Vocês entendem, são tantos acontecimentos, é natural que a grande imprensa esqueça alguns. Como o ministro da Fazenda, Henrique Meireles, ter sido de 20012 a 2016, “consultor” da JBS, do empresário Joesley, recebendo R$ 3,3 milhões por mês. Por extenso: ele ganhou, durante cinco anos, três milhões e trezentos mil reais mensais. Saiu da JBS para ser ministro de Temer.

                Enquanto Meireles foi “consultor” da JBS a empresa recebeu milhões do BNDES. Tanto nos bancos norte-americanos em que trabalhou e nas “consultorias”, o ministro da Fazenda especializou-se em intermediar negócios entre empresários e governos.

                Esqueçamos estes detalhes e a conversa fiada de Temer de que o áudio em que ele orienta Joesley a ir se entender com o deputado Loures é editado. Fiquemos com a filmagem da Polícia Federal, mostrando a mala de dinheiro.

                Temer quer desviar a atenção sobre se o que ouvimos foi realmente o que ele disse. Assim, fica de fora o fato concreto: ele é o mentor da arrecadação de propina e seu homem de confiança, entalado até o pescoço no mar de corrupção, foi flagrado e filmado recebendo a mochila recheada de dinheiro.
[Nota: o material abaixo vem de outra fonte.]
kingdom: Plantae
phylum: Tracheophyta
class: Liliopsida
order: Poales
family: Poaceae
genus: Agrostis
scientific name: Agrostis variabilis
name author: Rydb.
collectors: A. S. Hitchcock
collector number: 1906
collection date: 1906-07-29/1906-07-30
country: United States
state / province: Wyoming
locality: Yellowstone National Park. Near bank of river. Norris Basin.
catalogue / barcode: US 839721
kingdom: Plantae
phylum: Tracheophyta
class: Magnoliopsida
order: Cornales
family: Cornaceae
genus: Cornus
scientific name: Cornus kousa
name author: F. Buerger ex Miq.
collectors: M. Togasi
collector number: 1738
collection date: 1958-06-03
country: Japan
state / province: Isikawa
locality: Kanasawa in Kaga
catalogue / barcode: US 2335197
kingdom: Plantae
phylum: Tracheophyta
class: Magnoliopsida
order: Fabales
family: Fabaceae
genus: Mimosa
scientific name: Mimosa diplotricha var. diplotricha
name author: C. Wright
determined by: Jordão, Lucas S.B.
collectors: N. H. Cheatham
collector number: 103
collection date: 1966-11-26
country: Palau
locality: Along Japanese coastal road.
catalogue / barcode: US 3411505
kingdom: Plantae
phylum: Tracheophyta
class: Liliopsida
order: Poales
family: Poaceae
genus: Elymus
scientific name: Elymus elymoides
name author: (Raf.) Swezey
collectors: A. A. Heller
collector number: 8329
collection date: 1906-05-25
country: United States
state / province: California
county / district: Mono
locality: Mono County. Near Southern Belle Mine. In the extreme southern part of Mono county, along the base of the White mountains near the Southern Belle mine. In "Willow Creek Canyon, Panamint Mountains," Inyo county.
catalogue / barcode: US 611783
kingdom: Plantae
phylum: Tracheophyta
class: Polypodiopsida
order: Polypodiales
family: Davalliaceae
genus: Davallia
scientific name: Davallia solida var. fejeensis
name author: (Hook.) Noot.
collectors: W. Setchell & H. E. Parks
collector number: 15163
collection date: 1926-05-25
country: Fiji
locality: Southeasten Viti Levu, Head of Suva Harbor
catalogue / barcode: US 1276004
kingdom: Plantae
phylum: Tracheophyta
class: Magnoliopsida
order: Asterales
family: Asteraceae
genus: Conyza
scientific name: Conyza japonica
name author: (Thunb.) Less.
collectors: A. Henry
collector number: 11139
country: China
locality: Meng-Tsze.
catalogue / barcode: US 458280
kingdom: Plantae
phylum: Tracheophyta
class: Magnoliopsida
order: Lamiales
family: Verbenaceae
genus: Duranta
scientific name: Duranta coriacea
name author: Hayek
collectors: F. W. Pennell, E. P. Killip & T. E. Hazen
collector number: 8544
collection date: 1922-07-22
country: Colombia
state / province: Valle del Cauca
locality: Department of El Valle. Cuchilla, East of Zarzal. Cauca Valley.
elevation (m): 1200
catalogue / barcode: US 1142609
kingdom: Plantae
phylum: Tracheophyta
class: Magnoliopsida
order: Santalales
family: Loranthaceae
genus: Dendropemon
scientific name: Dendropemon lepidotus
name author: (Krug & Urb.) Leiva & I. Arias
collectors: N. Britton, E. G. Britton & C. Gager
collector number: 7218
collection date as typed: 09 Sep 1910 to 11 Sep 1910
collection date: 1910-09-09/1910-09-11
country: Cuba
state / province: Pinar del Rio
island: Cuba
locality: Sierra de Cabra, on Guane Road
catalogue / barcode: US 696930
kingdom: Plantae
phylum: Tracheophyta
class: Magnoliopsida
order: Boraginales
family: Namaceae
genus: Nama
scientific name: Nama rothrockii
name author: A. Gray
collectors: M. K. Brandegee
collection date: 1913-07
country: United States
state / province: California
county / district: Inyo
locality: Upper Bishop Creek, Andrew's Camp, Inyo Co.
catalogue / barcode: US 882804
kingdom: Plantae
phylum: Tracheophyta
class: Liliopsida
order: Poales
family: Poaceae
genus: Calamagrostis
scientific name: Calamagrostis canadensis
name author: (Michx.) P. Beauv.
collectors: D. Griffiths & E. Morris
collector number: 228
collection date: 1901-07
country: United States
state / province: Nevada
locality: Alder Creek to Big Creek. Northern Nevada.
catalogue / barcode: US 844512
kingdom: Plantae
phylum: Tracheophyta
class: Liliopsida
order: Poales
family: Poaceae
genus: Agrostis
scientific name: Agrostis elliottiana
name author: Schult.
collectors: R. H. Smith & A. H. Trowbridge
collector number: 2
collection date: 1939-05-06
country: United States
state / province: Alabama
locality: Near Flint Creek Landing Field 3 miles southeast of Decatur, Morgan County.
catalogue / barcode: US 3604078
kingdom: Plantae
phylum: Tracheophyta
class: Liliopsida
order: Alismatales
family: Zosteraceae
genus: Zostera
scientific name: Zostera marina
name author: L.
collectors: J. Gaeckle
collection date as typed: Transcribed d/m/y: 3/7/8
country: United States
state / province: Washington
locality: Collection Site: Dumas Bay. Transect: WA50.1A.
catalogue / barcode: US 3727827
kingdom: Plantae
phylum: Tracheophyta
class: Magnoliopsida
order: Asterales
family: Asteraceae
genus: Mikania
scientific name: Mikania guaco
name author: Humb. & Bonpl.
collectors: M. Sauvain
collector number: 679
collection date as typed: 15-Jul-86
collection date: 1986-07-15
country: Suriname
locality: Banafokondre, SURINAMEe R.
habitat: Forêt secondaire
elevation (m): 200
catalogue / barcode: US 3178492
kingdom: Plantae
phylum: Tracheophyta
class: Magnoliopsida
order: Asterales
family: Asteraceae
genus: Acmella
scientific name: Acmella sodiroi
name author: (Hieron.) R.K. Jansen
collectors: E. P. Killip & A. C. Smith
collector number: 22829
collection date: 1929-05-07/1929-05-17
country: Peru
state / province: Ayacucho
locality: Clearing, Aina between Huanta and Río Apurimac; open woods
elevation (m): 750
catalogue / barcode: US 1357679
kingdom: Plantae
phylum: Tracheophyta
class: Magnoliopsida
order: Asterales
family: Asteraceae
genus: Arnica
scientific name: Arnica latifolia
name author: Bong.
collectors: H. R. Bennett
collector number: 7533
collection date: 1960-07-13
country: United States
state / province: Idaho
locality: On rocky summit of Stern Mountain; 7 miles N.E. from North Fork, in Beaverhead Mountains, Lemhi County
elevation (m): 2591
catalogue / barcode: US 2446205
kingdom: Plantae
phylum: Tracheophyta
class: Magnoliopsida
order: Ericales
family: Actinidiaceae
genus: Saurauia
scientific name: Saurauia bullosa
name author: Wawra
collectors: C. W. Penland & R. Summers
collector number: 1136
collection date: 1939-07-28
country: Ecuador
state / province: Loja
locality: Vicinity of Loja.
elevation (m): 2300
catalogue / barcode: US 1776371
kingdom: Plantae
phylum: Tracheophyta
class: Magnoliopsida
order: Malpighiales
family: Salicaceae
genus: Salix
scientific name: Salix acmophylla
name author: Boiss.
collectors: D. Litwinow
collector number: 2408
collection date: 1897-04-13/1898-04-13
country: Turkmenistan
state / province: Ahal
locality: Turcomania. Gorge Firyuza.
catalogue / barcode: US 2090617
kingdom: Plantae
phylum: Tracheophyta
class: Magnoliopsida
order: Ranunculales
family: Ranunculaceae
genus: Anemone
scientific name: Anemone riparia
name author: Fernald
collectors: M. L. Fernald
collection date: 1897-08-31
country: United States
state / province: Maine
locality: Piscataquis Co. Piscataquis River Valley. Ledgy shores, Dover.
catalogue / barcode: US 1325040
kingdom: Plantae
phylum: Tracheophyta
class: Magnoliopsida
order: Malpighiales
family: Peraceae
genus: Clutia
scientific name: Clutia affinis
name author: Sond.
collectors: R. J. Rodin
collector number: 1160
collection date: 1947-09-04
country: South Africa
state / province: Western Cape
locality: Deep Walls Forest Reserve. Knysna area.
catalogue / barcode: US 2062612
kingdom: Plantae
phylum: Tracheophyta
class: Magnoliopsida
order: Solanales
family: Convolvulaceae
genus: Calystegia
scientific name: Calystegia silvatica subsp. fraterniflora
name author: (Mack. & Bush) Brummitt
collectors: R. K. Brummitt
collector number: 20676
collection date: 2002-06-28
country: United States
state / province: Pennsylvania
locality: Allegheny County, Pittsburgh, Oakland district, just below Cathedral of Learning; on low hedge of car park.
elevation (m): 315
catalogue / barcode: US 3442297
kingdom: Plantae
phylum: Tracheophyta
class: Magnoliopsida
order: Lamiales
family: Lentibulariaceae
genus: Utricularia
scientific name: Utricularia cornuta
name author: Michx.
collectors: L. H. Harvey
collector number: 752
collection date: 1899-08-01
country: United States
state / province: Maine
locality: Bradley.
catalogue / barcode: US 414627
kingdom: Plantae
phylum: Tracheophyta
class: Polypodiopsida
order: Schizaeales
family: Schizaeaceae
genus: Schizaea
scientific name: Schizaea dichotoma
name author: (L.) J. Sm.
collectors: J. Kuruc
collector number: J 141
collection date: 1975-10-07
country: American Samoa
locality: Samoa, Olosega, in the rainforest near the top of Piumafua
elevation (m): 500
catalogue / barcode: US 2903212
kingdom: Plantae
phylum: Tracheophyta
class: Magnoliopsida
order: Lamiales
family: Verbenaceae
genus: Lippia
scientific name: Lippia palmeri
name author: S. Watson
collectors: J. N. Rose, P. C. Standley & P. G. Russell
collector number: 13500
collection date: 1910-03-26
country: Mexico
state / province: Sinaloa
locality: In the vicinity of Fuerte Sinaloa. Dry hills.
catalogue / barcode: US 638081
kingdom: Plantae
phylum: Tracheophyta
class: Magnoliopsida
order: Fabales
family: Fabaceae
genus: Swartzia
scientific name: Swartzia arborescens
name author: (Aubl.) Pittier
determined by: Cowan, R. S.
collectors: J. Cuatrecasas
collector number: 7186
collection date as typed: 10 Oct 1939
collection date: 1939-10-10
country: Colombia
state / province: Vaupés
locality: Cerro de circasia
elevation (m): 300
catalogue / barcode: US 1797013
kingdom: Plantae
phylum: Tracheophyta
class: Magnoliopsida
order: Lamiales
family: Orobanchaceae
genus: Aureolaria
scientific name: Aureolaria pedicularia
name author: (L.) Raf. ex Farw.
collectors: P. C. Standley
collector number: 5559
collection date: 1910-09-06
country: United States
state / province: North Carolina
                O que Loures pegou foi a primeira parcela de R$ 500 mil, que totalizariam, em 20 anos, cerca de R$ 500 milhões. É isto o que devemos entender: livremos Temer do áudio. Atemo-nos aos fatos: as provas de que Temer distribuiu propinas e aconselhou Joesley a se encontrar com o deputado Rocha Loures, que foi filmado carregando R$ 500 mil, primeira parcela dos R$ 500 milhões.

                Por isso Temer trapaceia: no primeiro pronunciamento pediu apuração rápida pelo STF. Agora sua defesa é protelar e enrolar.

Júlio Chiavenato
Ribeirão Preto, 23/05/17 
chiavenato@jornalacidade.com.br

Nosso comentário: sem comentários. Já está tudo dito pelo grande jornalista Chiavenato. Apenas para conhecimento dos demais interessados.